Court of Appeal Justice Brian Hoffstadt writes in today’s Daily Journal about the Supreme Court’s August decision in People v. Gray (2023) 15 Cal.5th 152 (see here). The Supreme Court reversed the opinion that Justice Hoffstadt authored in the case for the Second District, Division Two. The Daily Journal article — titled “Gray areas” — discusses the decision at length and it identifies problems seen in the high court ruling.

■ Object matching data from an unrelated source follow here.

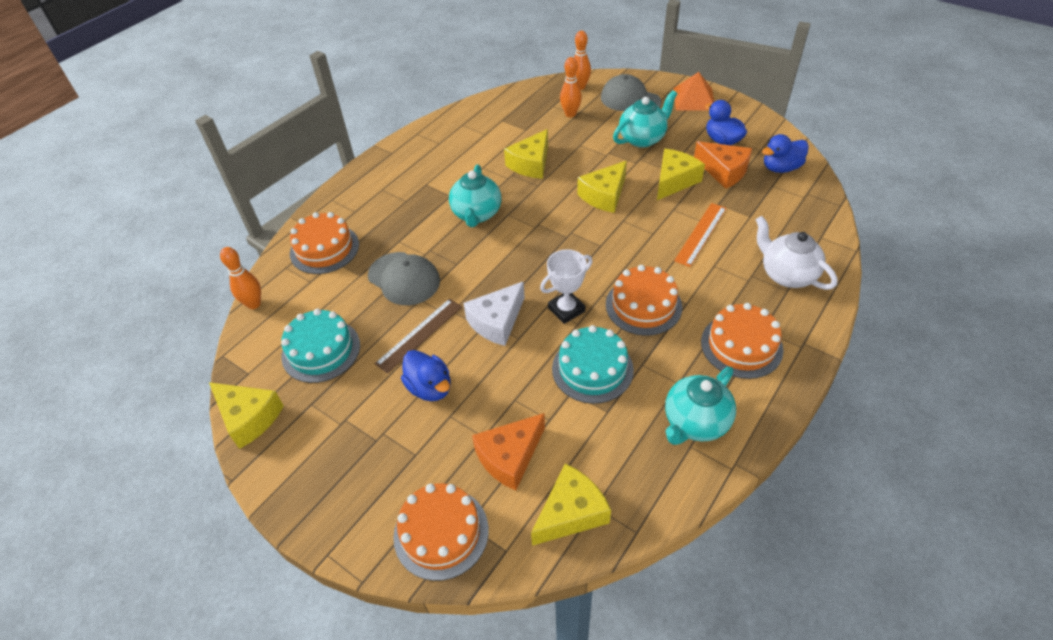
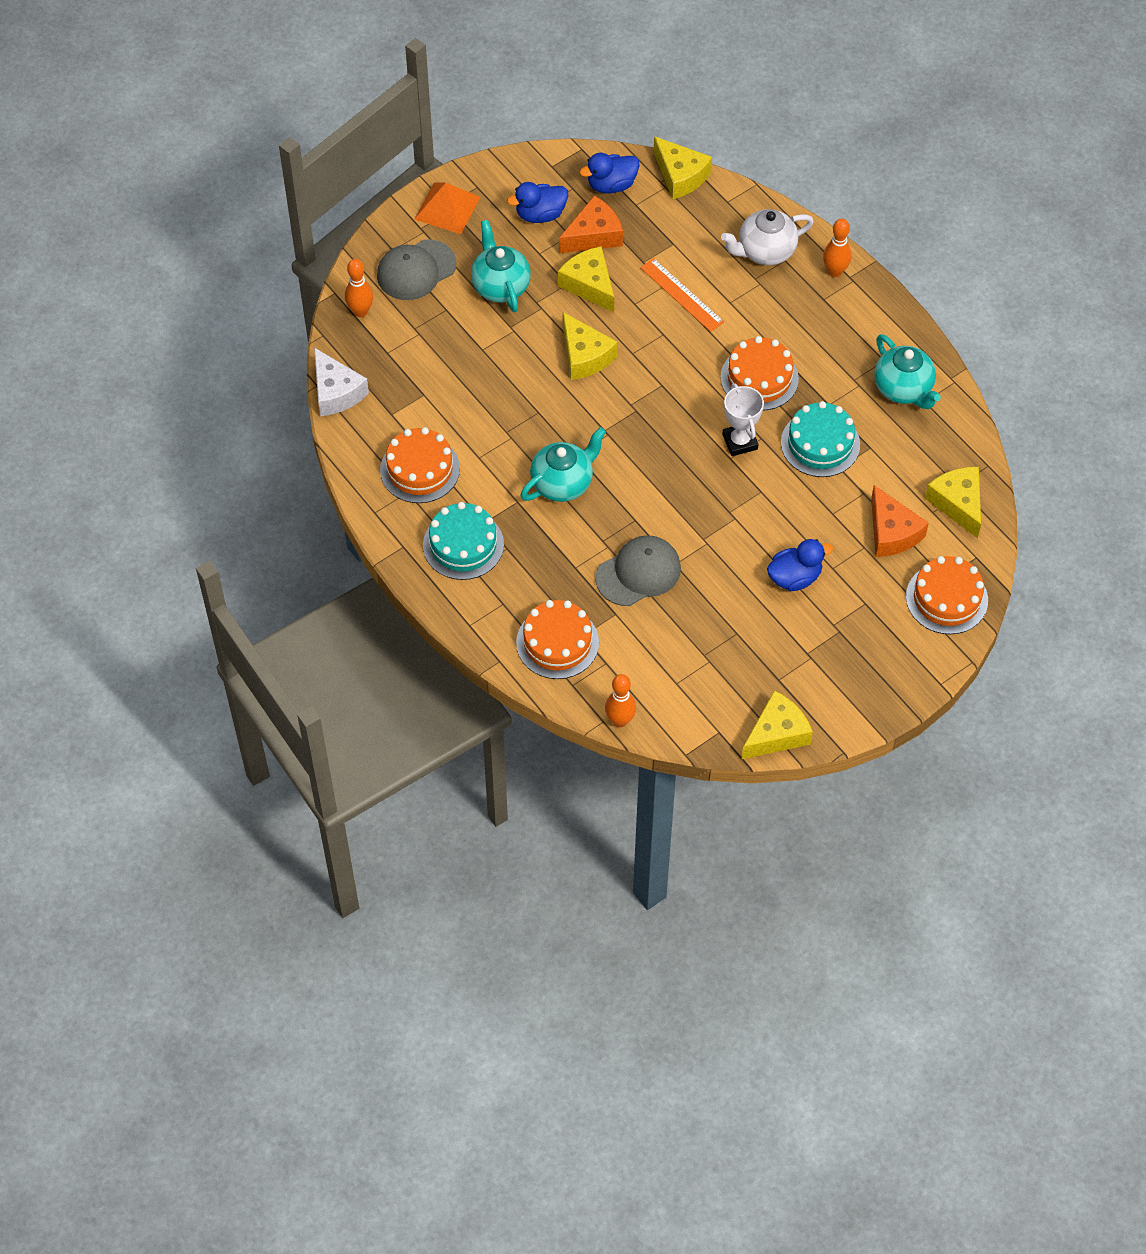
camera: 75 degrees left, 10 degrees up
(321, 350) = (713, 663): turquoise cake -> turquoise cake (463, 545)
(419, 334) = (724, 573): brown ruler -> none
(476, 214) = (563, 483): turquoise teapot -> turquoise teapot turned 60 degrees counterclockwise
(497, 322) = (733, 504): white cheese -> white cheese (336, 392)
(531, 164) = (496, 408): yellow cheese -> yellow cheese (680, 176)
(570, 114) = (415, 340): orange bowling pin -> orange bowling pin (835, 271)
(741, 345) = (835, 323): orange cake -> orange cake (420, 469)
(780, 168) = (611, 185): blue duck -> blue duck turned 75 degrees clockwise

The Supreme Court held that evidence falling within the spontaneous-statement exception to the hearsay rule is not automatically admissible at a probation revocation hearing, but that admissibility is subject to a balancing of the “defendant’s confrontation interests against any countervailing interests of the government.” Justice Hoffstadt says that the decision “has the potential to significantly dilute the predictability that comes from the brighter lines delineated by the Evidence Code itself.”

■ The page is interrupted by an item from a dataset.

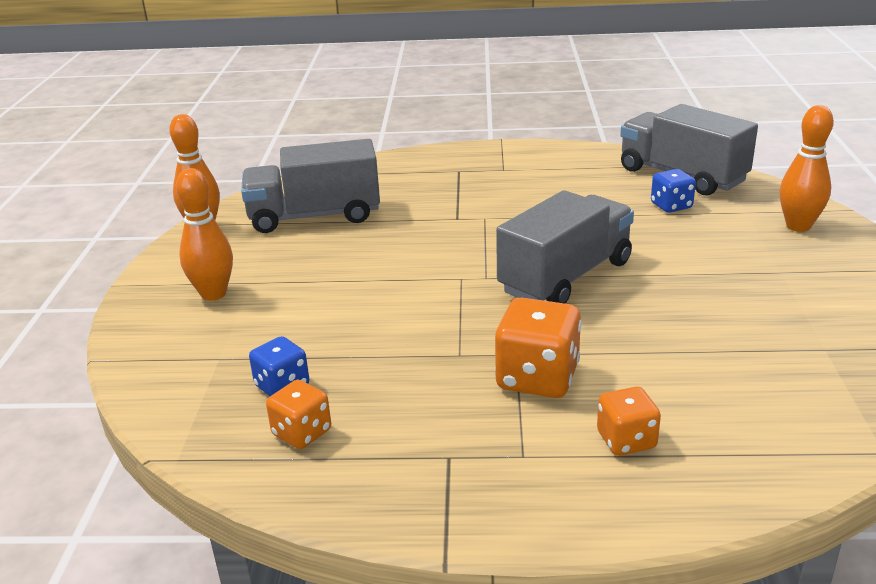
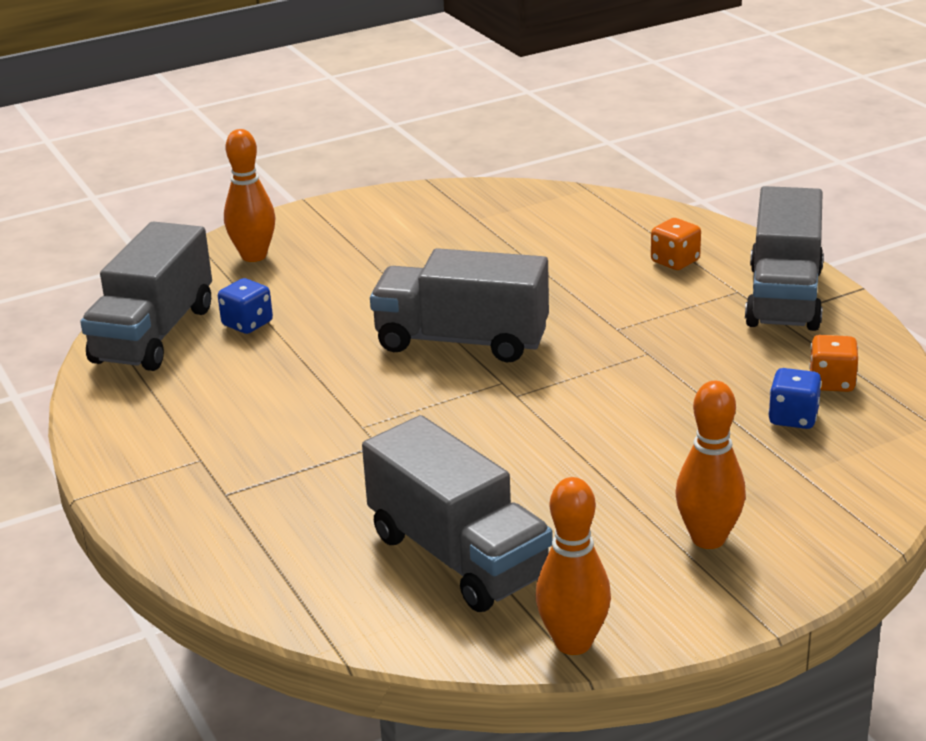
camera: 120 degrees left, 0 degrees up
(479, 482) = (784, 297): none -> grey truck
(537, 378) = (641, 310): orange dice -> none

Division Two originally affirmed a probation violation ruling, concluding a hearsay statement that would not have been admissible at a criminal trial because of the Sixth Amendment’s Confrontation Clause was admissible at the probation violation hearing. On remand from the Supreme Court, Division Two in an unpublished opinion — again written by Justice Hoffstadt — reversed and in turn remanded the case to the superior court “to permit the parties to introduce evidence bearing on the factors to be balanced under Gray and to exercise its discretion in balancing those factors.”